Hello, boys. Meet Angela Funovits. Yes, she counts as a mentalist.
One of the most common demonstrations of mind-reading for the mentalist has got to be the drawing duplication routine. An act often performed by the irrepressible Uri Geller, this crowd favourite has two people, a volunteer and the mentalist, standing back to back, and while the volunteer is drawing something on the canvas, the mentalist is apparently drawing a very similar thing.
It’s considered remote viewing, to a large extent, but it’s still one of the coolest applications of this particular skill. Given the mechanics, the simplicity of the script when it comes to performing this routine cannot be denied, and is precisely what makes it appealing to the working performer. I mean, how much simpler can it be, right? You draw something, the mentalist duplicates it. Sometimes, knowing that the mentalist is using intuition to get things right makes near misses even more amazing than having the mentalist get it 100% dead on.

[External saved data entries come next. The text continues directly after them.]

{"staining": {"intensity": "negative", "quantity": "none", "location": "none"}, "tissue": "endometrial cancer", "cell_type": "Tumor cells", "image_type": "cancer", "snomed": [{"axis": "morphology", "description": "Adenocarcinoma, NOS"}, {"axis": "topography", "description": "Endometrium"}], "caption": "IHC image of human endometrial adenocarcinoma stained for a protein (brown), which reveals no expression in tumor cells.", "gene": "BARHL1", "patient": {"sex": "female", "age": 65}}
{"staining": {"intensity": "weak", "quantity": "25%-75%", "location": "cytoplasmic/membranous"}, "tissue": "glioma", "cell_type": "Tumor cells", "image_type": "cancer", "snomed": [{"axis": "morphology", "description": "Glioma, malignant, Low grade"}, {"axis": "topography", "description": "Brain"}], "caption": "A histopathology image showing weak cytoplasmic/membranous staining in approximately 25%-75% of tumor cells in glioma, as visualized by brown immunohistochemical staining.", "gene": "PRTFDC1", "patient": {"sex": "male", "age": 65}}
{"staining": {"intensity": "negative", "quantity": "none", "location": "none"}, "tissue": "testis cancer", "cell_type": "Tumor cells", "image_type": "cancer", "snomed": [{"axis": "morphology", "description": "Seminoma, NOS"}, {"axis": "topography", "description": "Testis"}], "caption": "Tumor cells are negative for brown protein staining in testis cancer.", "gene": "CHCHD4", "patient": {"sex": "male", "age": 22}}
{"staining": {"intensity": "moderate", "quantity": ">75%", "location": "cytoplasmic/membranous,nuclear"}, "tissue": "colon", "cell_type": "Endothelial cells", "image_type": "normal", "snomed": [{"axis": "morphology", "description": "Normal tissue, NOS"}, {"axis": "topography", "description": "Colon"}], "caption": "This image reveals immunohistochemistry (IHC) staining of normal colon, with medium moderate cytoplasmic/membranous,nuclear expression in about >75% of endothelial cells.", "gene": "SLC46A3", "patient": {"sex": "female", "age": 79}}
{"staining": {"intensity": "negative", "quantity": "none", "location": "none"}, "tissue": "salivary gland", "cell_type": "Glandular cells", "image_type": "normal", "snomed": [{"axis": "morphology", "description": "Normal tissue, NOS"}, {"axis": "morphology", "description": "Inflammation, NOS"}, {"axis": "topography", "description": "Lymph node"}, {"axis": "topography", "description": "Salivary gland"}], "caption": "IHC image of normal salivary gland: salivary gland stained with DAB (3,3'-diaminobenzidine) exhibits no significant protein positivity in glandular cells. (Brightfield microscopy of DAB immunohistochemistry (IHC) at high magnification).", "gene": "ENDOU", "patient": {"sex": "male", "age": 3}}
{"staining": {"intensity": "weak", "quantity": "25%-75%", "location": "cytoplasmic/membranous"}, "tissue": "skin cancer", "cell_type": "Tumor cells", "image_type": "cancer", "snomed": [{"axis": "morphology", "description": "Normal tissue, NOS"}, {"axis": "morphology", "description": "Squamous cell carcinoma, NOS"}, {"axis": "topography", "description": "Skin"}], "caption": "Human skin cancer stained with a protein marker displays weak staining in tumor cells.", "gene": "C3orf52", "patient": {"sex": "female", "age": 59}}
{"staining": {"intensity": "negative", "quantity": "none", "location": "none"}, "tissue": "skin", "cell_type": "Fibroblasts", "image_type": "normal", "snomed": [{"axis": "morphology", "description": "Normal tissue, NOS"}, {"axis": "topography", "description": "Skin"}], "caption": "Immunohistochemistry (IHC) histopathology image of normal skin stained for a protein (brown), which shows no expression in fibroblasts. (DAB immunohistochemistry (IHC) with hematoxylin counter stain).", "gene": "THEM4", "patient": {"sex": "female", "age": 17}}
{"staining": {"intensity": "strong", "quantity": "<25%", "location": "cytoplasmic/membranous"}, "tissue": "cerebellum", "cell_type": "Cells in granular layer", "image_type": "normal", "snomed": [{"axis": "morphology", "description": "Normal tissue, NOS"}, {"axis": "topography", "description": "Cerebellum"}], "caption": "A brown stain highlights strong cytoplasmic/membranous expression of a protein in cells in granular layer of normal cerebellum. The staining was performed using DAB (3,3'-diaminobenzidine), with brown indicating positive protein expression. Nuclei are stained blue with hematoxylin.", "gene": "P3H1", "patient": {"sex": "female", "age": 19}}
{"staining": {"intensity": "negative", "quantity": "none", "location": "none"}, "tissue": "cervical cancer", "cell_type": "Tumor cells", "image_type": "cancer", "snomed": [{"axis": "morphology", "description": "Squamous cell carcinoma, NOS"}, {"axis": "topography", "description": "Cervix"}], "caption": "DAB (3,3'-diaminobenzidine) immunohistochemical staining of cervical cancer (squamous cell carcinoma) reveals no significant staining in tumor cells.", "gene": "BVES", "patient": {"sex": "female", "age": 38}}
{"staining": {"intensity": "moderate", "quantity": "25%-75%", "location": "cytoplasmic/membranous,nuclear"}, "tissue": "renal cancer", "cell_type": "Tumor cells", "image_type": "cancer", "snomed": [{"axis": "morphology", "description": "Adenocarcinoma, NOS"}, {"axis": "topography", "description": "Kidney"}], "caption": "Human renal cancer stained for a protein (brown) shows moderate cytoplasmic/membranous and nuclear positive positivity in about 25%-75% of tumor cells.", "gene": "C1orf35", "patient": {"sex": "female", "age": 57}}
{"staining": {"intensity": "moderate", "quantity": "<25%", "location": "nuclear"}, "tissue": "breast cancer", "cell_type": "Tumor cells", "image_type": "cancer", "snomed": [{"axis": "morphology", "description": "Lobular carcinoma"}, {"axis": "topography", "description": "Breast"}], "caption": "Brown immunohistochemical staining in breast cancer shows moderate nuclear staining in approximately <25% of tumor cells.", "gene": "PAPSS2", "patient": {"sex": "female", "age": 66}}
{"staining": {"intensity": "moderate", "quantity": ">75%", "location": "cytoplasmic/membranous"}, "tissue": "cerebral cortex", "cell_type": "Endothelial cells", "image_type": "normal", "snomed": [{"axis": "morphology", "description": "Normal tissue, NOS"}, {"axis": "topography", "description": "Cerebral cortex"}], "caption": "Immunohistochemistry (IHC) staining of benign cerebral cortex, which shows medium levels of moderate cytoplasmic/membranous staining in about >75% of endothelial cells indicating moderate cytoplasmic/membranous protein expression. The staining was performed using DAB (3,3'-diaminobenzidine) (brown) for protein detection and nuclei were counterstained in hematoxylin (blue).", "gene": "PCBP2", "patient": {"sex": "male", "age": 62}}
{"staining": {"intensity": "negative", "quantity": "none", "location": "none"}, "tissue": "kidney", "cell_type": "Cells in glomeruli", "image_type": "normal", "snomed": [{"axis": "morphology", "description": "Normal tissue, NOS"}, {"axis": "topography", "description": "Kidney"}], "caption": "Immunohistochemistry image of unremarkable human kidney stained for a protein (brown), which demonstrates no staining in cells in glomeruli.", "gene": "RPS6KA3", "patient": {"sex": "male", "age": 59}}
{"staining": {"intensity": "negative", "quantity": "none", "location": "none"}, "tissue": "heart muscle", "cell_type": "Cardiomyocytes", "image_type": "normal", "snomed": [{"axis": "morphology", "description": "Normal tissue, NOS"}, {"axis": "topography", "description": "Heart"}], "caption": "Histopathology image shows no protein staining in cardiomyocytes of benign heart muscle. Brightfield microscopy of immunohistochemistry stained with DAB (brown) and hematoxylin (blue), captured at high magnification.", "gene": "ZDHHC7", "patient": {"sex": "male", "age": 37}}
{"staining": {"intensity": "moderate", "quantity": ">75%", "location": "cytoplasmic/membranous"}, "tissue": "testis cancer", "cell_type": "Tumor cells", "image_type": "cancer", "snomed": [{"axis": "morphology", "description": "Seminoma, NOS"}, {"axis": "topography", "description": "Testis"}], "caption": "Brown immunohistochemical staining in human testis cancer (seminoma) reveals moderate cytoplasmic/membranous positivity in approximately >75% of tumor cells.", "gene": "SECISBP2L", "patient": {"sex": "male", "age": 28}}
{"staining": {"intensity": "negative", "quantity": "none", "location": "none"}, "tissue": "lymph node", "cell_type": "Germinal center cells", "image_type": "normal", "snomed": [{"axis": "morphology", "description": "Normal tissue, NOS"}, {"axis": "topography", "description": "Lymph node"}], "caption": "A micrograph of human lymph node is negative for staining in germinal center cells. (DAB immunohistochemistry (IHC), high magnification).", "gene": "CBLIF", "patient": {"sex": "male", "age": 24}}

That being said, the Drawing Duplication routine is certainly one of the most powerful routines out there, and there are a million and one ways to do it. I sometimes include it in my show when I have a string of mind-reading feats I wish to demonstrate, and overall, it’s a definite crowd-pleaser, especially if your volunteer decides to be a bit naughty with his or her drawing.
Just about every mentalist of note has their own take on it. From Guy Bavli to Osterlind to Banachek to Maven to Derren Brown, these mentalists have made it clear that this act is a keeper and it’s a classic for a reason. You’d be insane to not include it in your act if you’re a full-time mentalist. It’s short, sweet, direct to the point, and makes for a nice memento after your performance.